Emma esperava, com os cotovelos apoiados nas coxas, no mesmo sofá onde adormecera em meu colo. Sua expressão era indecifrável: uma mistura de derrota, medo e exaustão. E eu não estava nem um pouquinho diferente.
— Olá. — Caminhei até ela, oferecendo-lhe um sorriso fraco. Sem pedir permissão, sentei-me ao seu lado e passei meu braço por cima de seus ombros e a abracei. Naquele momento, era a maneira mais singela de dizer ‘Você não devia se apaixonar por mim.’ Não fazia sentido, mas esse conceito fora abolido há muito tempo quando se tratava de mim e Emma Swan.
— Oi, Gina. Como foi lá dentro? Vocês se mataram? — Ela se aconchegou em meu abraço e o calor que emanava seu corpo era como um spa afrodisíaco. Assim que nossos olhos se encontraram, eu tentava encontrar algo de diferente em seu jeito de me olhar. Procurei e procurei por qualquer vestígio de paixão, por qualquer brilho a mais, mas não encontrei nada. Lily era, sim, a pior das pessoas por mentir para mim daquele jeito.
— Quase. Mas está tudo bem. Nós conversamos e eu comecei a conhecer um pouco do que se esconde por trás da misteriosa namorada de Emma Swan. — Falei num tom divertido, embora essa resposta também fosse uma tentativa de arrancar alguma reação diferente. Nada. Em vez de um olhar diferente, ou até mesmo um desvio de olhar, ouvi risadas.

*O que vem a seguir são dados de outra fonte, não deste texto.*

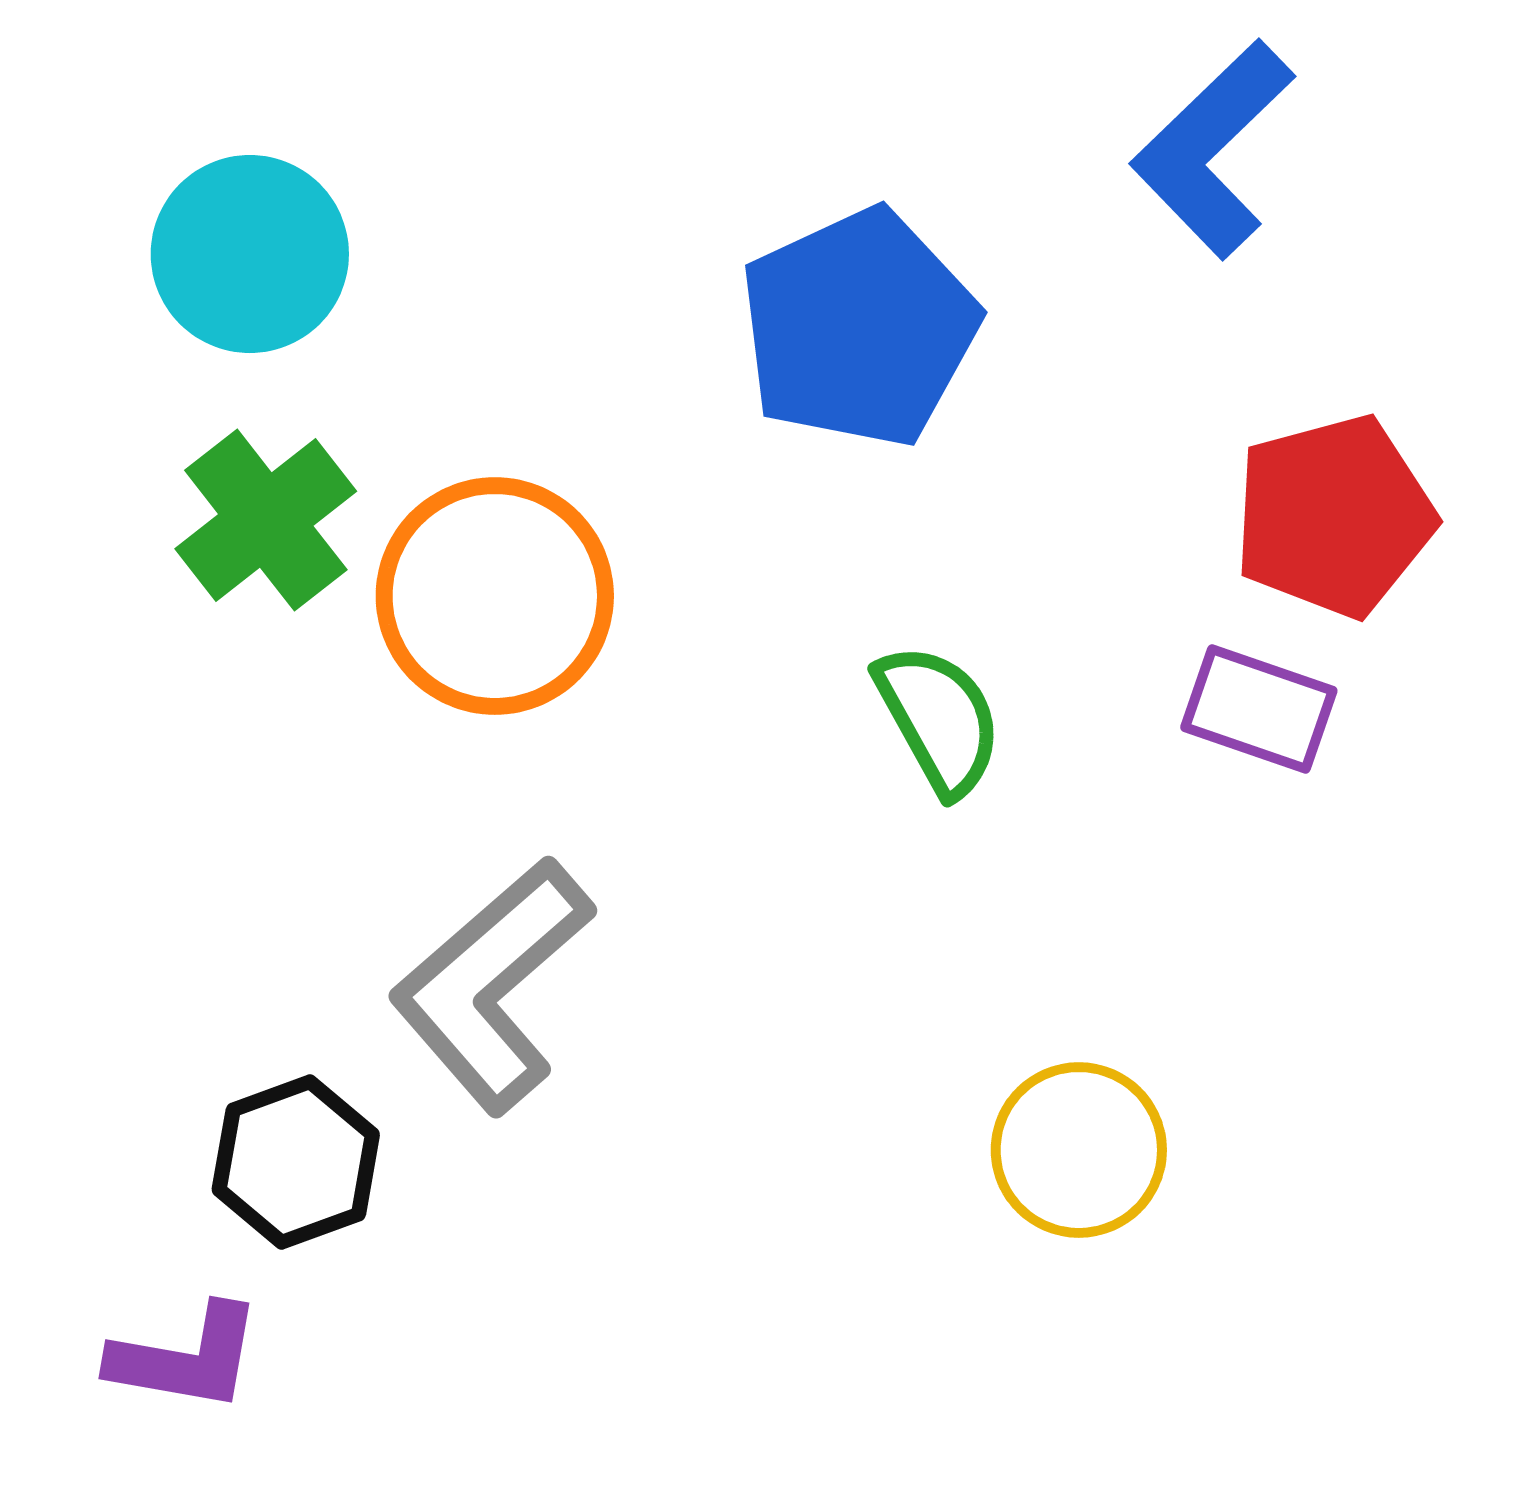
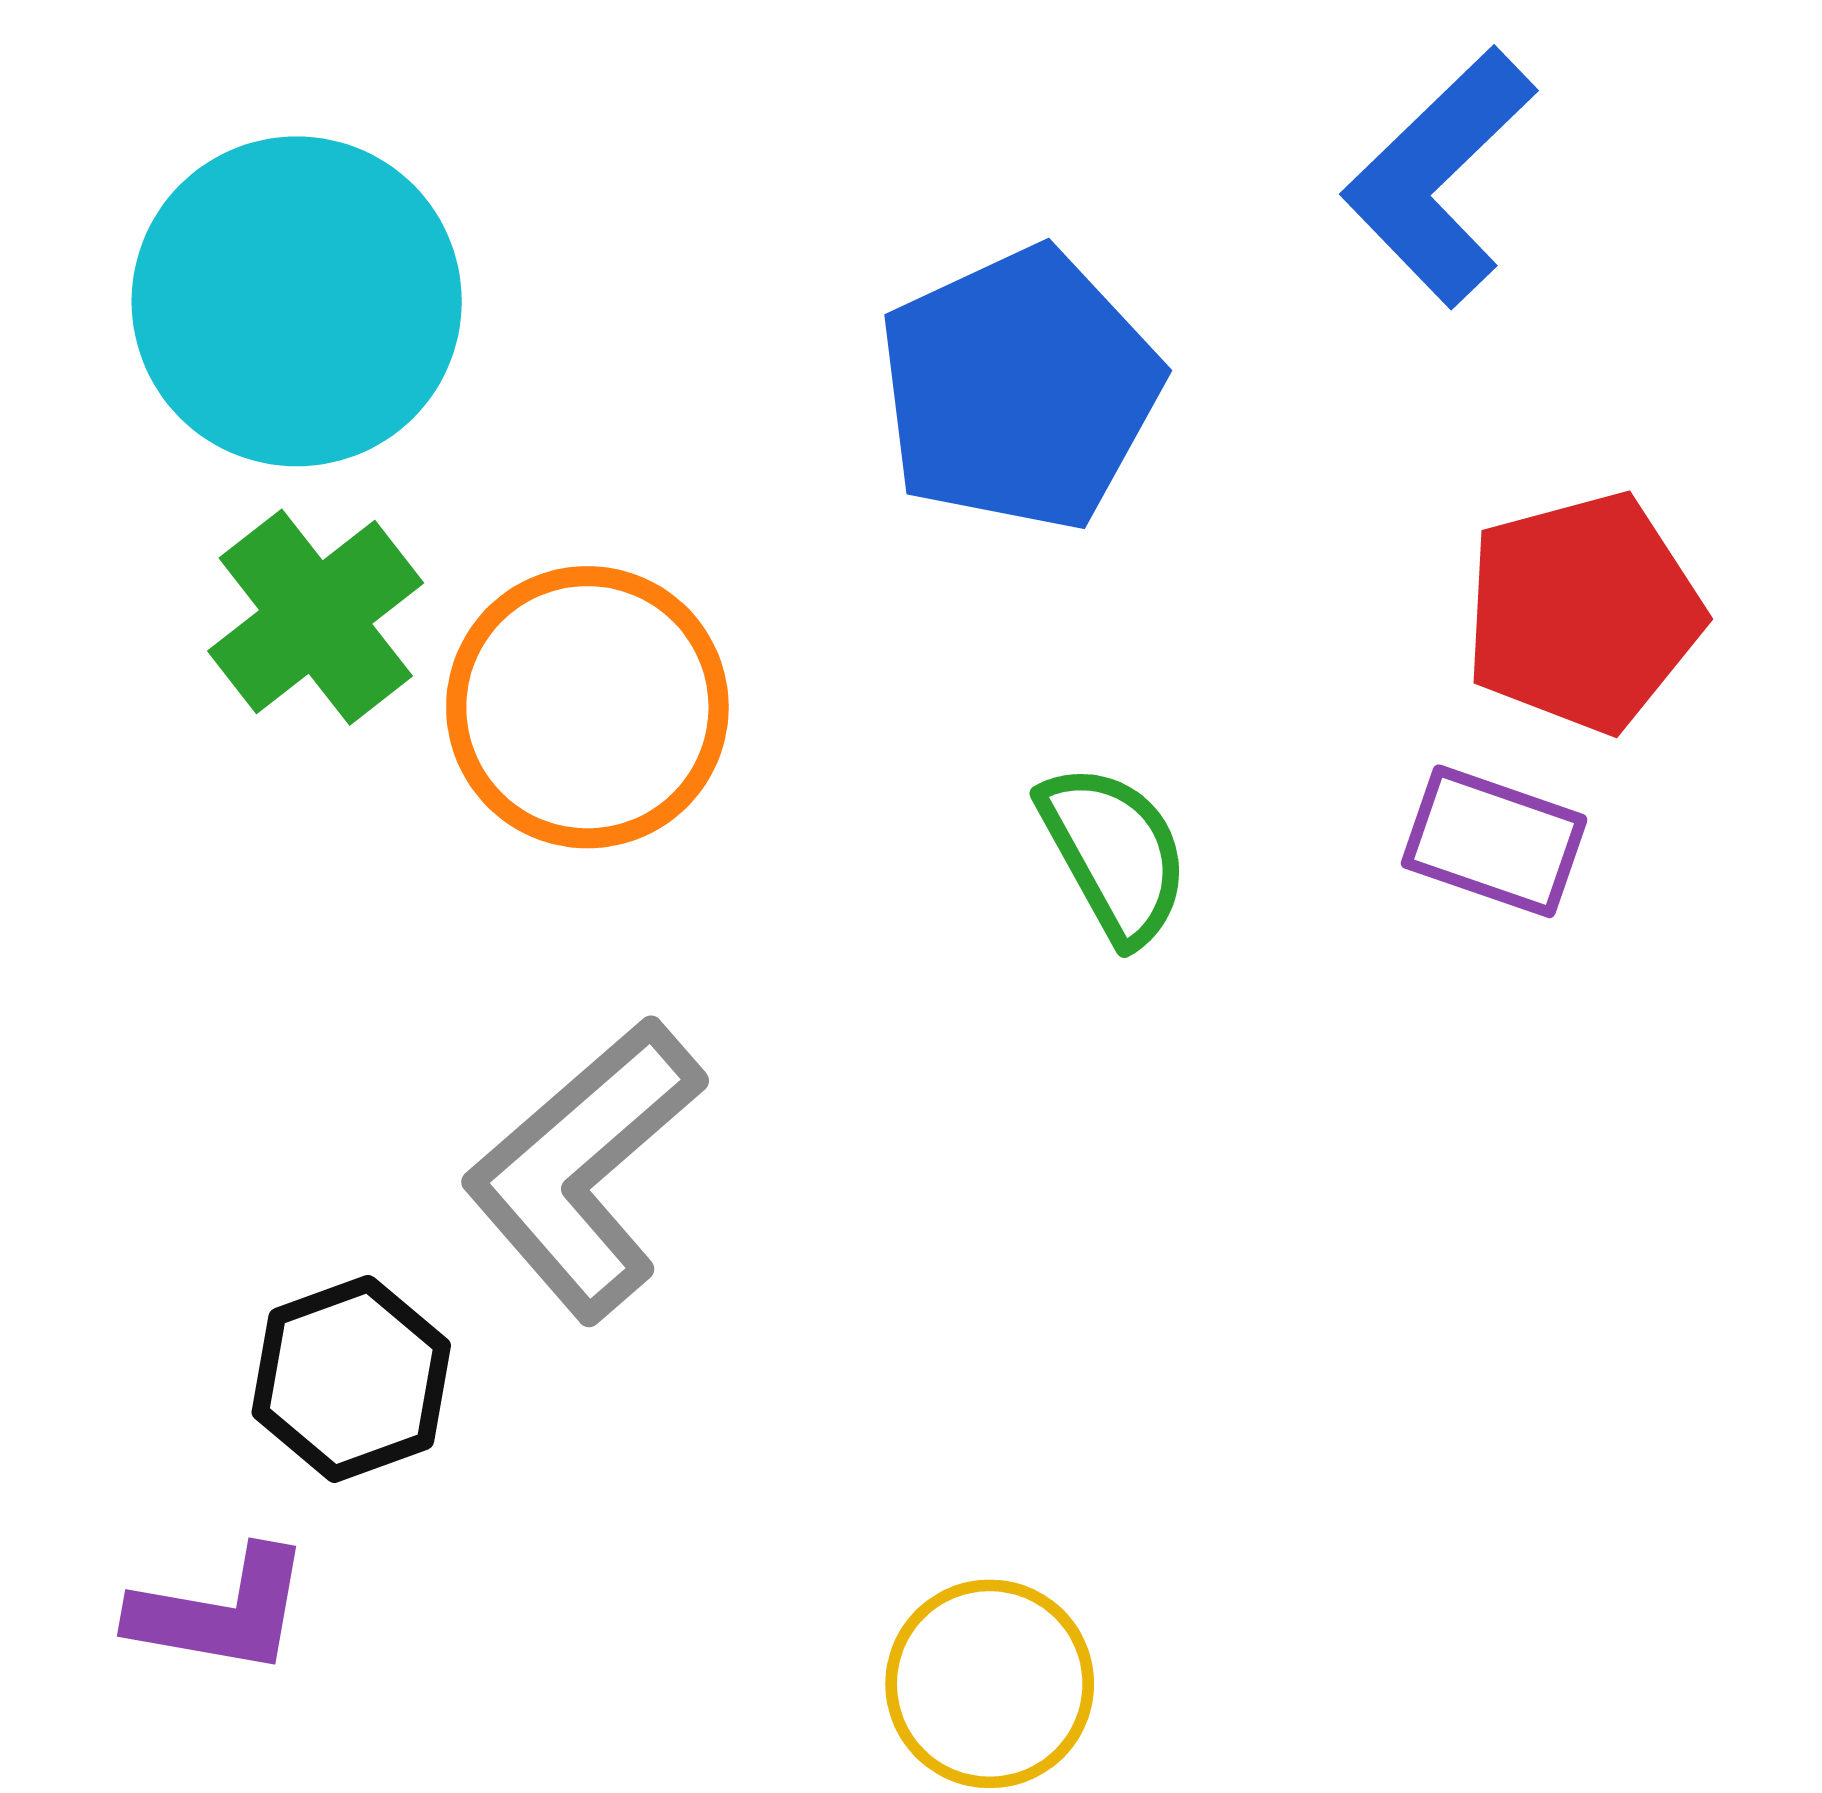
cyan circle: (250, 254) -> (297, 301), size x1.4
yellow circle: (1079, 1150) -> (990, 1684), moved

— Lily não é uma pessoa ruim, afinal de contas. Ela só é um pouco difícil de lidar. Sabe, uma coisa que eu realmente admiro nela é sua verdade. A única vez que Lily omitiu algo de mim foi quando ela teve um caso de uma noite com um advogado de seu escritório. Mas ela nunca mentiu. — Enquanto Emma falava sobre sua namorada, eu continuei procurando aquele brilho que Hollywood nos disse que existe. E não havia, também.
Lily não mentia. Então toda aquela história era verdade. Então Emma Swan estava realmente apaixonada por mim. Mas eu só me convenceria se as palavras saíssem da boca de Emma. Eu era uma Mills, porra.
— Isso é bom, eu acho. — Minha voz era suave. — Emma, Lily pediu que eu te chamasse. Vocês precisam conversar. — En segundos, minha voz era séria e direta.
— Conversar? Sobre o quê?
— Apenas vá lá. — Dei tapinhas nas costas de sua mão e beijei sua bochecha. Levantei-me sem tirar meus olhos dos dela. — Eu já vou indo, está bem? Se precisar de mim, é só gritar. — Antes que houvesse chance de resposta, ofereci-lhe uma piscadela e virei as costas, refazendo o caminho por aqueles corredores, dessa vez sem pressa, pois sabia que Emma estava sã e salva.
Dirigi até minha casa reencenando aquele dia que durou meses em minha cabeça. Ora eu ria, ora quase chorava. Seja lá como esse dia fosse terminar para Lily, eu sabia que Emma ainda seria minha, na medida certa.
Abri a porta com cautela e andei na ponta dos pés até o andar de cima, a fim de manter todos adormecidos. Olhei o visor do celular e este me dizia que eram três e quize da manhã. Bom dia, Regina. Sussurrei. Girei a maçaneta da porta lentamente, evitando fazer qualquer barulho. Ao passar por ela, eu fui arrastada pelos braços até a cama, onde fui selvagemente arremessada. Não era um fantasma. Não era um demônio. Era Robin, meu marido.